* **TASK DIRECTIONS**: What is needed here is an exact repetition of the records below, beginning at the line that has "M77,860H105L102,869Z" and stopping after the line that has "M49,876L55,860".

Saved data entries:

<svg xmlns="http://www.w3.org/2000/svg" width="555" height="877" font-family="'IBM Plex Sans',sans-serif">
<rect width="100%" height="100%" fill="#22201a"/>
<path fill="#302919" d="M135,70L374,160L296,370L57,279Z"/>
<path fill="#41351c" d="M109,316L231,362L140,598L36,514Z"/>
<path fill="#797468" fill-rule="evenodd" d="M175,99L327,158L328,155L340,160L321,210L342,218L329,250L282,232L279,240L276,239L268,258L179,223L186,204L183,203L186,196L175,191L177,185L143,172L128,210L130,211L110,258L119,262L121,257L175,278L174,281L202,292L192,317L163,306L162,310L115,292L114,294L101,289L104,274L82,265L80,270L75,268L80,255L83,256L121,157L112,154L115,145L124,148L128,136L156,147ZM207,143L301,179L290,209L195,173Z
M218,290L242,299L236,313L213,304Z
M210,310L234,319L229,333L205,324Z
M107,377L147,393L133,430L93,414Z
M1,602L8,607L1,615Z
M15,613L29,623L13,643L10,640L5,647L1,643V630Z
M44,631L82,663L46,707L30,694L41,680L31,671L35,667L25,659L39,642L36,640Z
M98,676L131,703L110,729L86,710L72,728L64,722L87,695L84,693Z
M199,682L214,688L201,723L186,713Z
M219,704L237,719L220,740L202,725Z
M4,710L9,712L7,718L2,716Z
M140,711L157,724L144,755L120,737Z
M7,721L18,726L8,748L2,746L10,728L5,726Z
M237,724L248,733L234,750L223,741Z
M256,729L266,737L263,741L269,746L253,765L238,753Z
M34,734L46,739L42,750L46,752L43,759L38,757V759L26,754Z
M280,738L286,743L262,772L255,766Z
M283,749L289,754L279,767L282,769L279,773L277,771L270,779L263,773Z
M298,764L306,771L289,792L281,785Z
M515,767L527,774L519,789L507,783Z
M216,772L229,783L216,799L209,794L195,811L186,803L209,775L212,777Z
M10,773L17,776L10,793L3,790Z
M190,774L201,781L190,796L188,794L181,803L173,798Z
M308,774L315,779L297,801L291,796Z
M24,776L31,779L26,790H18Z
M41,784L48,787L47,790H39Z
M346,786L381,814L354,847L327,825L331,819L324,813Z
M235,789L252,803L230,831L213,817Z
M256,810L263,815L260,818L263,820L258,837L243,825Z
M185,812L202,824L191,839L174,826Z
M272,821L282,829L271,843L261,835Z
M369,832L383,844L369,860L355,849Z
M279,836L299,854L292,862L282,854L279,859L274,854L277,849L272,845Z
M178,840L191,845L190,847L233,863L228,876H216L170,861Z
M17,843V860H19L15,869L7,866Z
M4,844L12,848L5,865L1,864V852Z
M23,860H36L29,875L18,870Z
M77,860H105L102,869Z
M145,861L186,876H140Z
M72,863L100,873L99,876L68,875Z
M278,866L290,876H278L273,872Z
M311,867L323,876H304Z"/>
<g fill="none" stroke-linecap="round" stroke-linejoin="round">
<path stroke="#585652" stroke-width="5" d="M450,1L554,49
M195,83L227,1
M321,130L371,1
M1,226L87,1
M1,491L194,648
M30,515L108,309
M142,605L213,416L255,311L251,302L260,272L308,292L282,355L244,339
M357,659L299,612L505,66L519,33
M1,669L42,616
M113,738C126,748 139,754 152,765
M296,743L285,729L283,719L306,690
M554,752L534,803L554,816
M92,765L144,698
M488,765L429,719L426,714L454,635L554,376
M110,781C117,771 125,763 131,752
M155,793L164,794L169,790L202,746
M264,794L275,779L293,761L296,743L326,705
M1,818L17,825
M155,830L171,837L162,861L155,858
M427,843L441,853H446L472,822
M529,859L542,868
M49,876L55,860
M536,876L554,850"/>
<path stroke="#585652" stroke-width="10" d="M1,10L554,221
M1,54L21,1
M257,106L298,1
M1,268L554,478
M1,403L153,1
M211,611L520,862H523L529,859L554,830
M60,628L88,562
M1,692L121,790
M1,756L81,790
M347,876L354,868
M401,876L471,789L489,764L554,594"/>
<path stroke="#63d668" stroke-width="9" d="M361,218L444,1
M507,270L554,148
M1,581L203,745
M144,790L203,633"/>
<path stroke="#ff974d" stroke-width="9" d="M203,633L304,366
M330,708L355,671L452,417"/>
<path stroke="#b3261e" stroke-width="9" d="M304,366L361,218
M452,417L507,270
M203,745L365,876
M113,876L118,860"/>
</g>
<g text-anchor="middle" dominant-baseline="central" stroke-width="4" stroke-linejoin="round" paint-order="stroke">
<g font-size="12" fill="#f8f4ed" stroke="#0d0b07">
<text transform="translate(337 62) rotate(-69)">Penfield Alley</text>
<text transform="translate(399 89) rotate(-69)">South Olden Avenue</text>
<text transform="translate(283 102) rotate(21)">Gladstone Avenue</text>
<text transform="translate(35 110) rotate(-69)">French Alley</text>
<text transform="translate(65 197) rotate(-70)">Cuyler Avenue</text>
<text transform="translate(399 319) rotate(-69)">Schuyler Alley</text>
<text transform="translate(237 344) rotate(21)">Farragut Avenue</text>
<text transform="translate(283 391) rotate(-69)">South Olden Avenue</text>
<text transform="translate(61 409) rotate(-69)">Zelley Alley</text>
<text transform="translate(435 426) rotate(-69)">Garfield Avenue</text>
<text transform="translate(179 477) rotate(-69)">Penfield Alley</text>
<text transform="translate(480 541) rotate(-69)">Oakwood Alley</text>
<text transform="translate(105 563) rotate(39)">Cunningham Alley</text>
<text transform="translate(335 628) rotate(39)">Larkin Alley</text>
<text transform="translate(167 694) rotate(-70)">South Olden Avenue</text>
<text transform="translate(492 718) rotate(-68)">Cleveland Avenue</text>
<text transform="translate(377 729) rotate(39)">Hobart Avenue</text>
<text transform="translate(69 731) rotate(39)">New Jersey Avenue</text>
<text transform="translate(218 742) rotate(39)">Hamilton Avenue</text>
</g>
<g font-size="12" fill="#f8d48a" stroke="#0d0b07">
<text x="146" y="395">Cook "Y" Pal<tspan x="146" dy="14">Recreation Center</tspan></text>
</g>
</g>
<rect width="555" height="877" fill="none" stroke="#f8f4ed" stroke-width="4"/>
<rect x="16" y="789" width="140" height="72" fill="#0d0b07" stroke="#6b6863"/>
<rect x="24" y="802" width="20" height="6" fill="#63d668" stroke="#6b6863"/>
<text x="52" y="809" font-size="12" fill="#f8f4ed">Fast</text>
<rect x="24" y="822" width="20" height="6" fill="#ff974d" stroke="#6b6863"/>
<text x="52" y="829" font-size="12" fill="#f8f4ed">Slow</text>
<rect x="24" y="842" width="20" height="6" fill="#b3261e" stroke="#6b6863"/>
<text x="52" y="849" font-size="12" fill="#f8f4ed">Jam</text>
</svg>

* **EXPECTED ANSWER**:
M77,860H105L102,869Z
M145,861L186,876H140Z
M72,863L100,873L99,876L68,875Z
M278,866L290,876H278L273,872Z
M311,867L323,876H304Z"/>
<g fill="none" stroke-linecap="round" stroke-linejoin="round">
<path stroke="#585652" stroke-width="5" d="M450,1L554,49
M195,83L227,1
M321,130L371,1
M1,226L87,1
M1,491L194,648
M30,515L108,309
M142,605L213,416L255,311L251,302L260,272L308,292L282,355L244,339
M357,659L299,612L505,66L519,33
M1,669L42,616
M113,738C126,748 139,754 152,765
M296,743L285,729L283,719L306,690
M554,752L534,803L554,816
M92,765L144,698
M488,765L429,719L426,714L454,635L554,376
M110,781C117,771 125,763 131,752
M155,793L164,794L169,790L202,746
M264,794L275,779L293,761L296,743L326,705
M1,818L17,825
M155,830L171,837L162,861L155,858
M427,843L441,853H446L472,822
M529,859L542,868
M49,876L55,860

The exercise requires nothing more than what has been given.